Texas readers might say that Microsoft is far from shy about defending its patents. The software giant has used patent law to make sure that no one uses its patents without its permission and/or proper compensation. Even if Microsoft is aggressive in the defense of its intellectual property, it has the right to be. A good deal of a the value of a company like Microsoft rests in its intellectual property.
In March of this year, Microsoft asked a federal court to prohibit Kyocera from selling three of its Android phones here in the United States -- at least until the litigation was concluded. According to Microsoft, the Duraforce, Hydro and Brigadier (all Kyocera products) contained technology that violates seven of its patents such as thread scheduling, communications technologies and network management, among others. It was announced on July 2, however, that the two companies had successfully negotiated a settlement of Microsoft's claims.
The licensing agreement negotiated by the two companies will allegedly allow each company to use technology patented by the other. Which patents are affected by the agreement and how much money has -- or will -- change hands is not known. Microsoft also settled with other companies that it filed lawsuits against such as Barnes & Noble and Samsung.

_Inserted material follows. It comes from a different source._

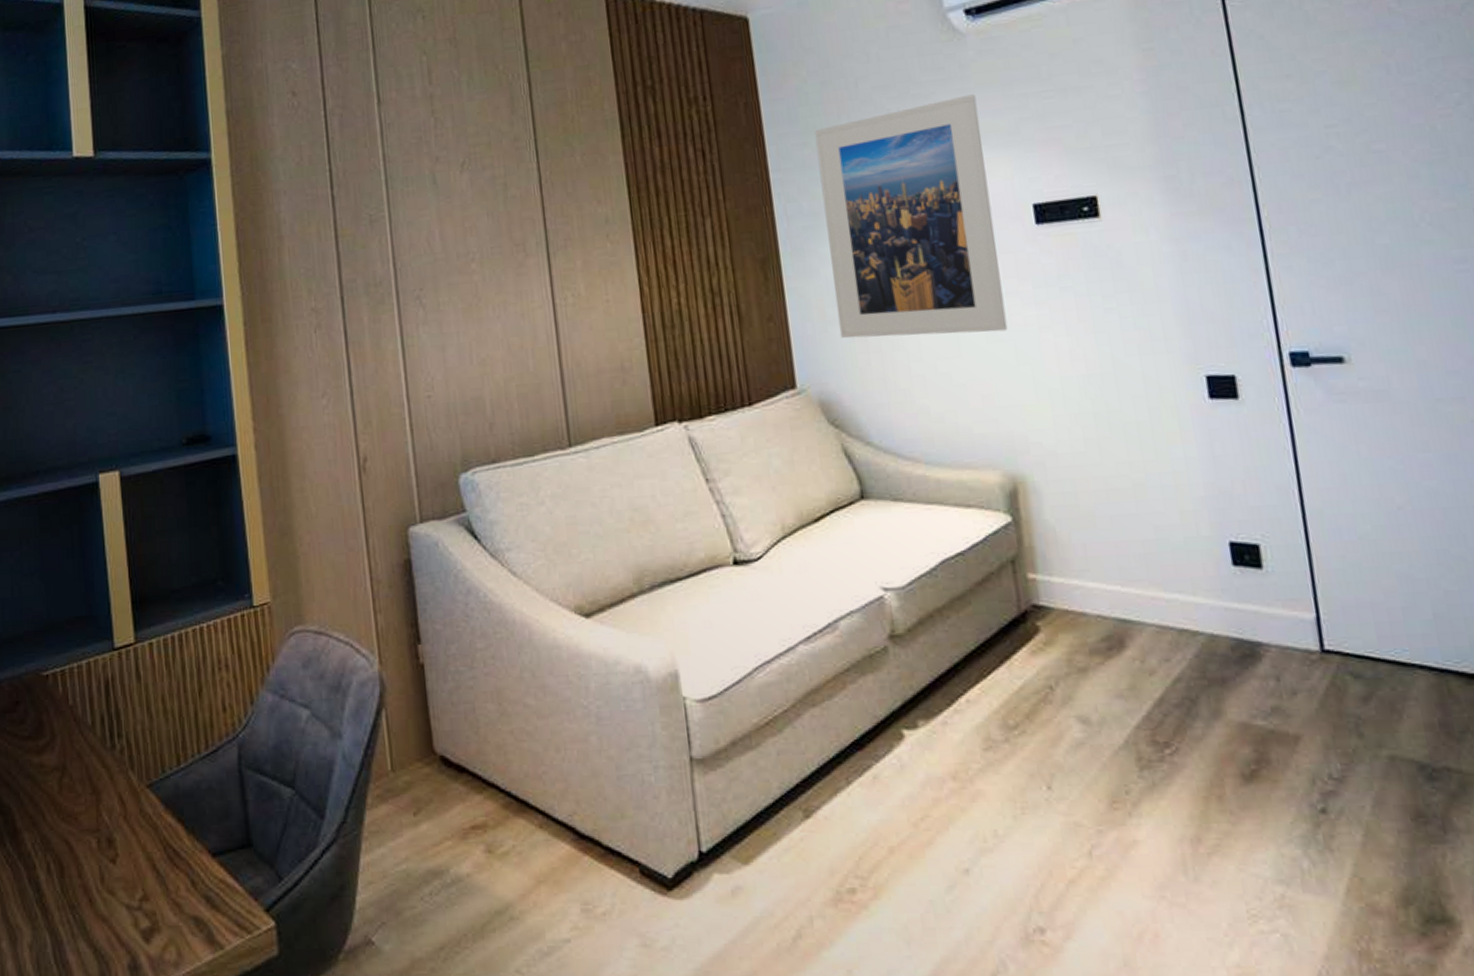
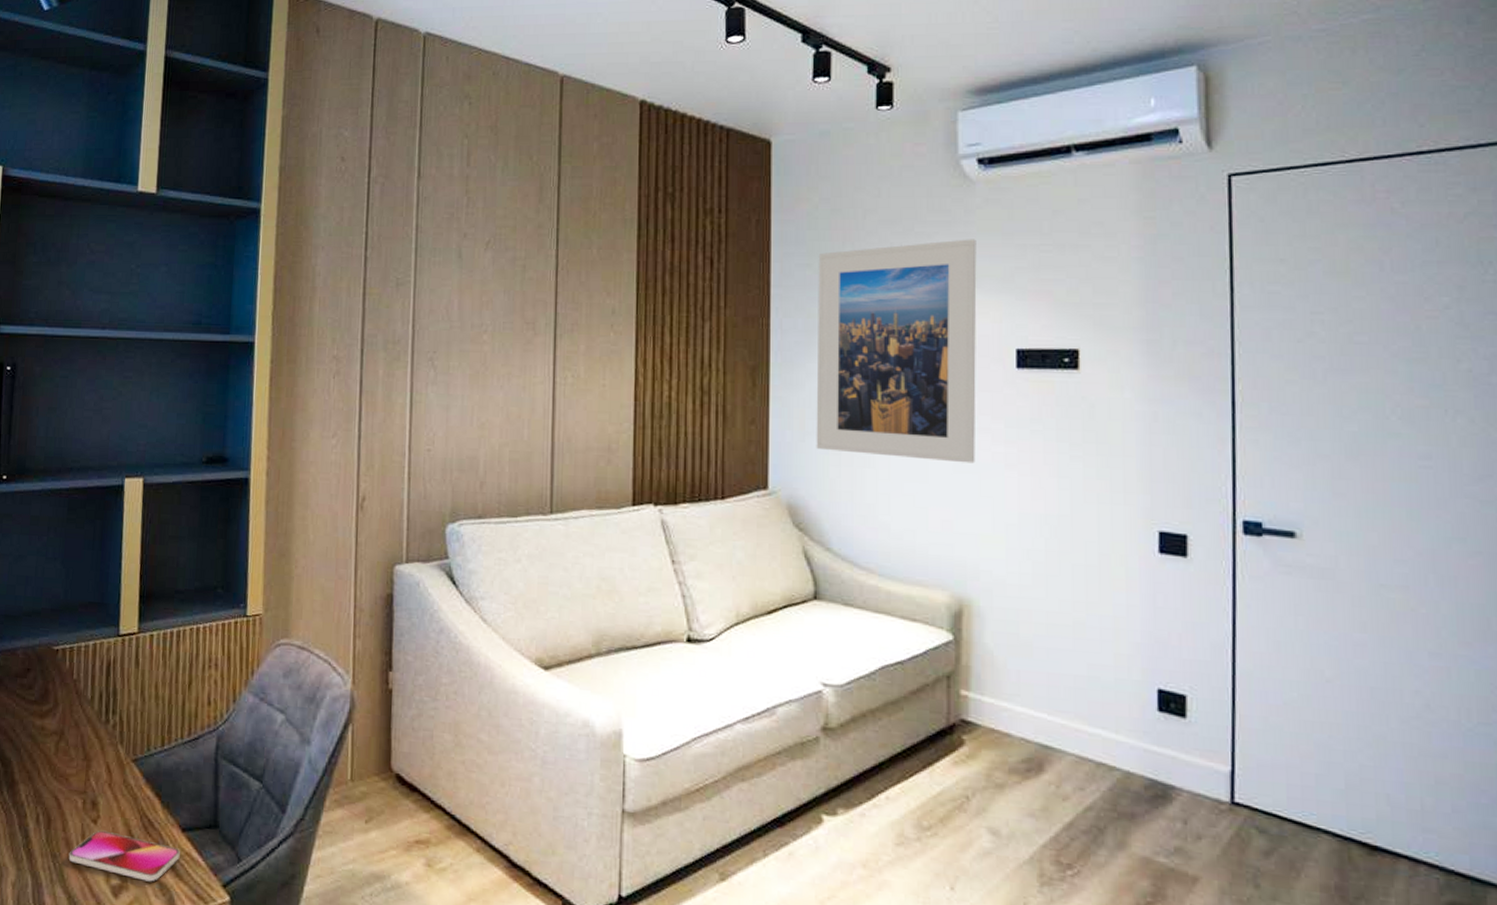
smartphone: none [88,869,214,919] -> present [68,830,180,882]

Patent law is designed to protect the intellectual property of an individual or business from being used without the patent holder receiving some sort of compensation in exchange for permission to use the patent. The parties are free to work out the details of what exactly that means. If a patent holder in Texas discovers that another individual or business is using it in violation of these laws, a lawsuit may be filed requesting both monetary and non-monetary damages.